▸ **TASK TO COMPLETE**
Provide only the number of lines in the data below that contain the string "KiCad".

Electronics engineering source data
* * * * * * *
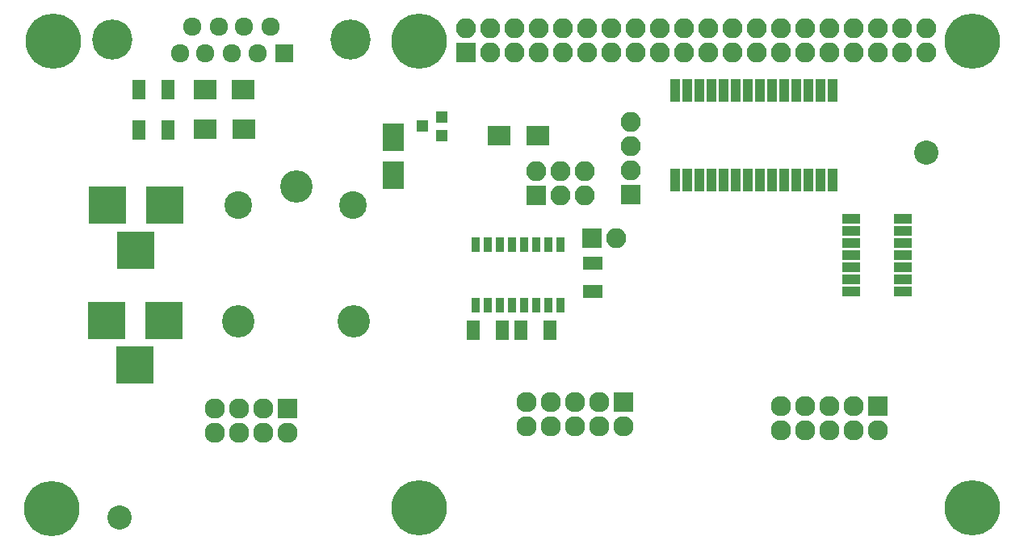
<source format=gts>
%TF.GenerationSoftware,KiCad,Pcbnew,4.0.7*%
%TF.CreationDate,2018-07-23T15:38:26+02:00*%
%TF.ProjectId,rte_rpi,7274655F7270692E6B696361645F7063,rev?*%
%TF.FileFunction,Soldermask,Top*%
%FSLAX46Y46*%
G04 Gerber Fmt 4.6, Leading zero omitted, Abs format (unit mm)*
G04 Created by KiCad (PCBNEW 4.0.7) date 07/23/18 15:38:26*
%MOMM*%
%LPD*%
G01*
G04 APERTURE LIST*
%ADD10C,0.100000*%
%ADD11R,0.908000X1.543000*%
%ADD12R,1.000000X2.400000*%
%ADD13C,2.900000*%
%ADD14C,3.400000*%
%ADD15R,2.100000X2.100000*%
%ADD16O,2.100000X2.100000*%
%ADD17R,2.200000X2.900000*%
%ADD18R,2.127200X2.127200*%
%ADD19O,2.127200X2.127200*%
%ADD20R,3.900000X3.900000*%
%ADD21R,1.400000X2.000000*%
%ADD22R,2.000000X1.400000*%
%ADD23C,5.800000*%
%ADD24R,1.300000X1.200000*%
%ADD25R,2.400000X2.100000*%
%ADD26R,1.900000X1.000000*%
%ADD27C,4.210000*%
%ADD28R,1.924000X1.924000*%
%ADD29C,1.924000*%
%ADD30C,2.540000*%
G04 APERTURE END LIST*
D10*
D11*
X178816000Y-96189800D03*
X181356000Y-96189800D03*
X182626000Y-96189800D03*
X183896000Y-96189800D03*
X185166000Y-96189800D03*
X186436000Y-96189800D03*
X187706000Y-96189800D03*
X187706000Y-102539800D03*
X186436000Y-102539800D03*
X185166000Y-102539800D03*
X183896000Y-102539800D03*
X182626000Y-102539800D03*
X181356000Y-102539800D03*
X180086000Y-102539800D03*
X178816000Y-102539800D03*
X180086000Y-96189800D03*
D12*
X216281000Y-79996300D03*
X215011000Y-79996300D03*
X213741000Y-79996300D03*
X212471000Y-79996300D03*
X211201000Y-79996300D03*
X209931000Y-79996300D03*
X208661000Y-79996300D03*
X207391000Y-79996300D03*
X206121000Y-79996300D03*
X204851000Y-79996300D03*
X203581000Y-79996300D03*
X202311000Y-79996300D03*
X201041000Y-79996300D03*
X199771000Y-79996300D03*
X199771000Y-89396300D03*
X201041000Y-89396300D03*
X202311000Y-89396300D03*
X203581000Y-89396300D03*
X204851000Y-89396300D03*
X206121000Y-89396300D03*
X207391000Y-89396300D03*
X208661000Y-89396300D03*
X209931000Y-89396300D03*
X211201000Y-89396300D03*
X212471000Y-89396300D03*
X213741000Y-89396300D03*
X215011000Y-89396300D03*
X216281000Y-89396300D03*
D13*
X153970000Y-91993000D03*
D14*
X153970000Y-104193000D03*
X166020000Y-104243000D03*
D13*
X165970000Y-91993000D03*
D14*
X160020000Y-90043000D03*
D15*
X177825400Y-76022200D03*
D16*
X177825400Y-73482200D03*
X180365400Y-76022200D03*
X180365400Y-73482200D03*
X182905400Y-76022200D03*
X182905400Y-73482200D03*
X185445400Y-76022200D03*
X185445400Y-73482200D03*
X187985400Y-76022200D03*
X187985400Y-73482200D03*
X190525400Y-76022200D03*
X190525400Y-73482200D03*
X193065400Y-76022200D03*
X193065400Y-73482200D03*
X195605400Y-76022200D03*
X195605400Y-73482200D03*
X198145400Y-76022200D03*
X198145400Y-73482200D03*
X200685400Y-76022200D03*
X200685400Y-73482200D03*
X203225400Y-76022200D03*
X203225400Y-73482200D03*
X205765400Y-76022200D03*
X205765400Y-73482200D03*
X208305400Y-76022200D03*
X208305400Y-73482200D03*
X210845400Y-76022200D03*
X210845400Y-73482200D03*
X213385400Y-76022200D03*
X213385400Y-73482200D03*
X215925400Y-76022200D03*
X215925400Y-73482200D03*
X218465400Y-76022200D03*
X218465400Y-73482200D03*
X221005400Y-76022200D03*
X221005400Y-73482200D03*
X223545400Y-76022200D03*
X223545400Y-73482200D03*
X226085400Y-76022200D03*
X226085400Y-73482200D03*
D17*
X170205400Y-84893400D03*
X170205400Y-88893400D03*
D15*
X185191400Y-90970100D03*
D16*
X185191400Y-88430100D03*
X187731400Y-90970100D03*
X187731400Y-88430100D03*
X190271400Y-90970100D03*
X190271400Y-88430100D03*
D18*
X159105600Y-113385600D03*
D19*
X159105600Y-115925600D03*
X156565600Y-113385600D03*
X156565600Y-115925600D03*
X154025600Y-113385600D03*
X154025600Y-115925600D03*
X151485600Y-113385600D03*
X151485600Y-115925600D03*
D20*
X146151600Y-104114600D03*
X140151600Y-104114600D03*
X143151600Y-108814600D03*
D21*
X178598700Y-105168700D03*
X181598700Y-105168700D03*
D22*
X191084200Y-101106100D03*
X191084200Y-98106100D03*
D21*
X183615200Y-105181400D03*
X186615200Y-105181400D03*
D15*
X195122800Y-90906600D03*
D16*
X195122800Y-88366600D03*
X195122800Y-85826600D03*
X195122800Y-83286600D03*
D20*
X146202400Y-92049600D03*
X140202400Y-92049600D03*
X143202400Y-96749600D03*
D18*
X194360800Y-112674400D03*
D19*
X194360800Y-115214400D03*
X191820800Y-112674400D03*
X191820800Y-115214400D03*
X189280800Y-112674400D03*
X189280800Y-115214400D03*
X186740800Y-112674400D03*
X186740800Y-115214400D03*
X184200800Y-112674400D03*
X184200800Y-115214400D03*
D18*
X221030800Y-113131600D03*
D19*
X221030800Y-115671600D03*
X218490800Y-113131600D03*
X218490800Y-115671600D03*
X215950800Y-113131600D03*
X215950800Y-115671600D03*
X213410800Y-113131600D03*
X213410800Y-115671600D03*
X210870800Y-113131600D03*
X210870800Y-115671600D03*
D23*
X172923200Y-123799600D03*
X230911400Y-123799600D03*
X134429500Y-123825000D03*
X230911400Y-74803000D03*
X134594600Y-74803000D03*
X172923200Y-74803000D03*
D24*
X175244000Y-84719200D03*
X175244000Y-82819200D03*
X173244000Y-83769200D03*
D25*
X154514300Y-84086700D03*
X150514300Y-84086700D03*
X154438100Y-79895700D03*
X150438100Y-79895700D03*
X181337200Y-84709000D03*
X185337200Y-84709000D03*
D26*
X223603800Y-101053900D03*
X223603800Y-99783900D03*
X223603800Y-98513900D03*
X223603800Y-97243900D03*
X223603800Y-95973900D03*
X223603800Y-94703900D03*
X223603800Y-93433900D03*
X218203800Y-93433900D03*
X218203800Y-94703900D03*
X218203800Y-95973900D03*
X218203800Y-97243900D03*
X218203800Y-98513900D03*
X218203800Y-99783900D03*
X218203800Y-101053900D03*
D21*
X143559400Y-84112100D03*
X146559400Y-84112100D03*
X143546700Y-79946500D03*
X146546700Y-79946500D03*
D15*
X191058800Y-95504000D03*
D16*
X193598800Y-95504000D03*
D27*
X165735000Y-74676000D03*
X140716000Y-74676000D03*
D28*
X158750000Y-76073000D03*
D29*
X155956000Y-76073000D03*
X153289000Y-76073000D03*
X150495000Y-76073000D03*
X147828000Y-76073000D03*
X157353000Y-73279000D03*
X154559000Y-73279000D03*
X151892000Y-73279000D03*
X149098000Y-73279000D03*
D30*
X141528800Y-124815600D03*
X226085400Y-86525100D03*
M02*

</source>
* * * * * * *
▸ **SOLUTION**
2